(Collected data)

[Start of Attachment]

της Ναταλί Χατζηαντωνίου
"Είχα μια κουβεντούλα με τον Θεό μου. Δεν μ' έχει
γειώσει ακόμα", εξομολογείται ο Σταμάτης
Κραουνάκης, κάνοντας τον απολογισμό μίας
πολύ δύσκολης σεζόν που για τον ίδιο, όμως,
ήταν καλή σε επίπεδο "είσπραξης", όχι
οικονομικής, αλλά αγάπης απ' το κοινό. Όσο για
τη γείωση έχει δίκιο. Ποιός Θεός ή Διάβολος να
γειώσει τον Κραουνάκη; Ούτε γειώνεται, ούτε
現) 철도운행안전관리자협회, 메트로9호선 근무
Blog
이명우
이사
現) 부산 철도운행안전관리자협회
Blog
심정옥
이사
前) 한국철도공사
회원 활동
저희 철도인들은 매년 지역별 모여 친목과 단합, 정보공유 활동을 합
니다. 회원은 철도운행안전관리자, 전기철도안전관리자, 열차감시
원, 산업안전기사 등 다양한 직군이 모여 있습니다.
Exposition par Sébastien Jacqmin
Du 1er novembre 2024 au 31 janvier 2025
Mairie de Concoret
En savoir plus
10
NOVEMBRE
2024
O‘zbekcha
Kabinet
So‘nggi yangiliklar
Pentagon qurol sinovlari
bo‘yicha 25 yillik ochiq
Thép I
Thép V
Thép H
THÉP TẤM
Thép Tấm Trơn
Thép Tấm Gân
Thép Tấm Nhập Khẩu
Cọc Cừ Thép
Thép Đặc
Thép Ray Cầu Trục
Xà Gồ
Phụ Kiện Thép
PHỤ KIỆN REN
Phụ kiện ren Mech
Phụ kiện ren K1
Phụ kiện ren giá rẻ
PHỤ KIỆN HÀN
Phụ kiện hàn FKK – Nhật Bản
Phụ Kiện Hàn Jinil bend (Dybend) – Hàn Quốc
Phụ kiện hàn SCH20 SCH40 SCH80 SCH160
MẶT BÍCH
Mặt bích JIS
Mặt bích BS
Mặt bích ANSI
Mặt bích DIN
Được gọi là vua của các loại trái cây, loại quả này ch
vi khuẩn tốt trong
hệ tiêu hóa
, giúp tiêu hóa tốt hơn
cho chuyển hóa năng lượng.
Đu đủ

[End of Attachment]

_EXERCISE_
Rewrite the items above so that each "Blog" becomes "Profile", keeping everything else the same.

_SOLUTION BELOW_
της Ναταλί Χατζηαντωνίου
"Είχα μια κουβεντούλα με τον Θεό μου. Δεν μ' έχει
γειώσει ακόμα", εξομολογείται ο Σταμάτης
Κραουνάκης, κάνοντας τον απολογισμό μίας
πολύ δύσκολης σεζόν που για τον ίδιο, όμως,
ήταν καλή σε επίπεδο "είσπραξης", όχι
οικονομικής, αλλά αγάπης απ' το κοινό. Όσο για
τη γείωση έχει δίκιο. Ποιός Θεός ή Διάβολος να
γειώσει τον Κραουνάκη; Ούτε γειώνεται, ούτε
現) 철도운행안전관리자협회, 메트로9호선 근무
Profile
이명우
이사
現) 부산 철도운행안전관리자협회
Profile
심정옥
이사
前) 한국철도공사
회원 활동
저희 철도인들은 매년 지역별 모여 친목과 단합, 정보공유 활동을 합
니다. 회원은 철도운행안전관리자, 전기철도안전관리자, 열차감시
원, 산업안전기사 등 다양한 직군이 모여 있습니다.
Exposition par Sébastien Jacqmin
Du 1er novembre 2024 au 31 janvier 2025
Mairie de Concoret
En savoir plus
10
NOVEMBRE
2024
O‘zbekcha
Kabinet
So‘nggi yangiliklar
Pentagon qurol sinovlari
bo‘yicha 25 yillik ochiq
Thép I
Thép V
Thép H
THÉP TẤM
Thép Tấm Trơn
Thép Tấm Gân
Thép Tấm Nhập Khẩu
Cọc Cừ Thép
Thép Đặc
Thép Ray Cầu Trục
Xà Gồ
Phụ Kiện Thép
PHỤ KIỆN REN
Phụ kiện ren Mech
Phụ kiện ren K1
Phụ kiện ren giá rẻ
PHỤ KIỆN HÀN
Phụ kiện hàn FKK – Nhật Bản
Phụ Kiện Hàn Jinil bend (Dybend) – Hàn Quốc
Phụ kiện hàn SCH20 SCH40 SCH80 SCH160
MẶT BÍCH
Mặt bích JIS
Mặt bích BS
Mặt bích ANSI
Mặt bích DIN
Được gọi là vua của các loại trái cây, loại quả này ch
vi khuẩn tốt trong
hệ tiêu hóa
, giúp tiêu hóa tốt hơn
cho chuyển hóa năng lượng.
Đu đủ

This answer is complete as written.